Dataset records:
------------

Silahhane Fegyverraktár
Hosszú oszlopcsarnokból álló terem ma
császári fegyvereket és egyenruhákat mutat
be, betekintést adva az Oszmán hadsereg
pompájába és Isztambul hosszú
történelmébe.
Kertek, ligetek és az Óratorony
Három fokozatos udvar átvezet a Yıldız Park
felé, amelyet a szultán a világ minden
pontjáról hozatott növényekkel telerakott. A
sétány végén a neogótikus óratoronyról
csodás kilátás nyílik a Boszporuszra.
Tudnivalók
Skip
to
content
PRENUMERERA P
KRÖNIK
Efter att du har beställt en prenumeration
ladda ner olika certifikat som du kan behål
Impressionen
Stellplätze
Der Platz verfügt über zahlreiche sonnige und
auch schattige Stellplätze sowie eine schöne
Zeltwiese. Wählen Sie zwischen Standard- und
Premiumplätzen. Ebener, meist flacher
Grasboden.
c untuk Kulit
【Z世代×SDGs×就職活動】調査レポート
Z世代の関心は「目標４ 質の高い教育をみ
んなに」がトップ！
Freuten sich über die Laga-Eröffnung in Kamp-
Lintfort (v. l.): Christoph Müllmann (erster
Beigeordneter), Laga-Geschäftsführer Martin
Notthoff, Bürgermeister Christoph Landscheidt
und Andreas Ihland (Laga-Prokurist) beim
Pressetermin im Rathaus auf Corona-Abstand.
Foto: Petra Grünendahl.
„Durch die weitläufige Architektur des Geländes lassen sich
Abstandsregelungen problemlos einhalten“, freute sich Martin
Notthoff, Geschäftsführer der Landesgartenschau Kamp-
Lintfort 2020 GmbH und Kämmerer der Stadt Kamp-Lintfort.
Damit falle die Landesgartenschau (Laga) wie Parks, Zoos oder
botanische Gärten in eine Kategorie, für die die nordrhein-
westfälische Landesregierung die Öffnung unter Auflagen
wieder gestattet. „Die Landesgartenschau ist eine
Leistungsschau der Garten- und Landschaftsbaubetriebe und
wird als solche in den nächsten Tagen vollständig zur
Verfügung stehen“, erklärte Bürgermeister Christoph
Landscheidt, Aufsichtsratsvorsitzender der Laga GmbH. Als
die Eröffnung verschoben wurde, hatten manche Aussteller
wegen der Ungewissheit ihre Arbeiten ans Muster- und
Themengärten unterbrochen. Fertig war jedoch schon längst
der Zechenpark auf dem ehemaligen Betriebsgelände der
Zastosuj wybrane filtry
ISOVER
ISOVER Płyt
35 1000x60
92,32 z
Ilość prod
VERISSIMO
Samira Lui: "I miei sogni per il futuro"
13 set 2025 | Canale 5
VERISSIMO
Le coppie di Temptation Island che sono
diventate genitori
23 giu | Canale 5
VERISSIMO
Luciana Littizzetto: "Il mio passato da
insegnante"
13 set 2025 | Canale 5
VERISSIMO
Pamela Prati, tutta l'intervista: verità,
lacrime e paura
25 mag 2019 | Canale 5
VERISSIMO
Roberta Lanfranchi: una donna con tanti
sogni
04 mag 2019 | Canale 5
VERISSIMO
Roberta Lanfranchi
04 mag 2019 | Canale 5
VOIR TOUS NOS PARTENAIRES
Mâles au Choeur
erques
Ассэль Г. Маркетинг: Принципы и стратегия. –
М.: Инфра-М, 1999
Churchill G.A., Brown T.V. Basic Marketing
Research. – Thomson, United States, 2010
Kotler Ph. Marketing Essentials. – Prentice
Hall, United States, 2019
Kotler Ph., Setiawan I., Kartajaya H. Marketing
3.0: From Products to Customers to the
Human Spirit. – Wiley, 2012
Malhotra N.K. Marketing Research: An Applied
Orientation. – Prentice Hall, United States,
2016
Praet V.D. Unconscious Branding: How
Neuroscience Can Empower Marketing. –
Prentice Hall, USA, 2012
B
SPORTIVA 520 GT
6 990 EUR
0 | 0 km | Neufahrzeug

------------

▶ TASK PROMPT: All entries above are to be reproduced exactly.

▶ RESULT FOR THIS TASK:
Silahhane Fegyverraktár
Hosszú oszlopcsarnokból álló terem ma
császári fegyvereket és egyenruhákat mutat
be, betekintést adva az Oszmán hadsereg
pompájába és Isztambul hosszú
történelmébe.
Kertek, ligetek és az Óratorony
Három fokozatos udvar átvezet a Yıldız Park
felé, amelyet a szultán a világ minden
pontjáról hozatott növényekkel telerakott. A
sétány végén a neogótikus óratoronyról
csodás kilátás nyílik a Boszporuszra.
Tudnivalók
Skip
to
content
PRENUMERERA P
KRÖNIK
Efter att du har beställt en prenumeration
ladda ner olika certifikat som du kan behål
Impressionen
Stellplätze
Der Platz verfügt über zahlreiche sonnige und
auch schattige Stellplätze sowie eine schöne
Zeltwiese. Wählen Sie zwischen Standard- und
Premiumplätzen. Ebener, meist flacher
Grasboden.
c untuk Kulit
【Z世代×SDGs×就職活動】調査レポート
Z世代の関心は「目標４ 質の高い教育をみ
んなに」がトップ！
Freuten sich über die Laga-Eröffnung in Kamp-
Lintfort (v. l.): Christoph Müllmann (erster
Beigeordneter), Laga-Geschäftsführer Martin
Notthoff, Bürgermeister Christoph Landscheidt
und Andreas Ihland (Laga-Prokurist) beim
Pressetermin im Rathaus auf Corona-Abstand.
Foto: Petra Grünendahl.
„Durch die weitläufige Architektur des Geländes lassen sich
Abstandsregelungen problemlos einhalten“, freute sich Martin
Notthoff, Geschäftsführer der Landesgartenschau Kamp-
Lintfort 2020 GmbH und Kämmerer der Stadt Kamp-Lintfort.
Damit falle die Landesgartenschau (Laga) wie Parks, Zoos oder
botanische Gärten in eine Kategorie, für die die nordrhein-
westfälische Landesregierung die Öffnung unter Auflagen
wieder gestattet. „Die Landesgartenschau ist eine
Leistungsschau der Garten- und Landschaftsbaubetriebe und
wird als solche in den nächsten Tagen vollständig zur
Verfügung stehen“, erklärte Bürgermeister Christoph
Landscheidt, Aufsichtsratsvorsitzender der Laga GmbH. Als
die Eröffnung verschoben wurde, hatten manche Aussteller
wegen der Ungewissheit ihre Arbeiten ans Muster- und
Themengärten unterbrochen. Fertig war jedoch schon längst
der Zechenpark auf dem ehemaligen Betriebsgelände der
Zastosuj wybrane filtry
ISOVER
ISOVER Płyt
35 1000x60
92,32 z
Ilość prod
VERISSIMO
Samira Lui: "I miei sogni per il futuro"
13 set 2025 | Canale 5
VERISSIMO
Le coppie di Temptation Island che sono
diventate genitori
23 giu | Canale 5
VERISSIMO
Luciana Littizzetto: "Il mio passato da
insegnante"
13 set 2025 | Canale 5
VERISSIMO
Pamela Prati, tutta l'intervista: verità,
lacrime e paura
25 mag 2019 | Canale 5
VERISSIMO
Roberta Lanfranchi: una donna con tanti
sogni
04 mag 2019 | Canale 5
VERISSIMO
Roberta Lanfranchi
04 mag 2019 | Canale 5
VOIR TOUS NOS PARTENAIRES
Mâles au Choeur
erques
Ассэль Г. Маркетинг: Принципы и стратегия. –
М.: Инфра-М, 1999
Churchill G.A., Brown T.V. Basic Marketing
Research. – Thomson, United States, 2010
Kotler Ph. Marketing Essentials. – Prentice
Hall, United States, 2019
Kotler Ph., Setiawan I., Kartajaya H. Marketing
3.0: From Products to Customers to the
Human Spirit. – Wiley, 2012
Malhotra N.K. Marketing Research: An Applied
Orientation. – Prentice Hall, United States,
2016
Praet V.D. Unconscious Branding: How
Neuroscience Can Empower Marketing. –
Prentice Hall, USA, 2012
B
SPORTIVA 520 GT
6 990 EUR
0 | 0 km | Neufahrzeug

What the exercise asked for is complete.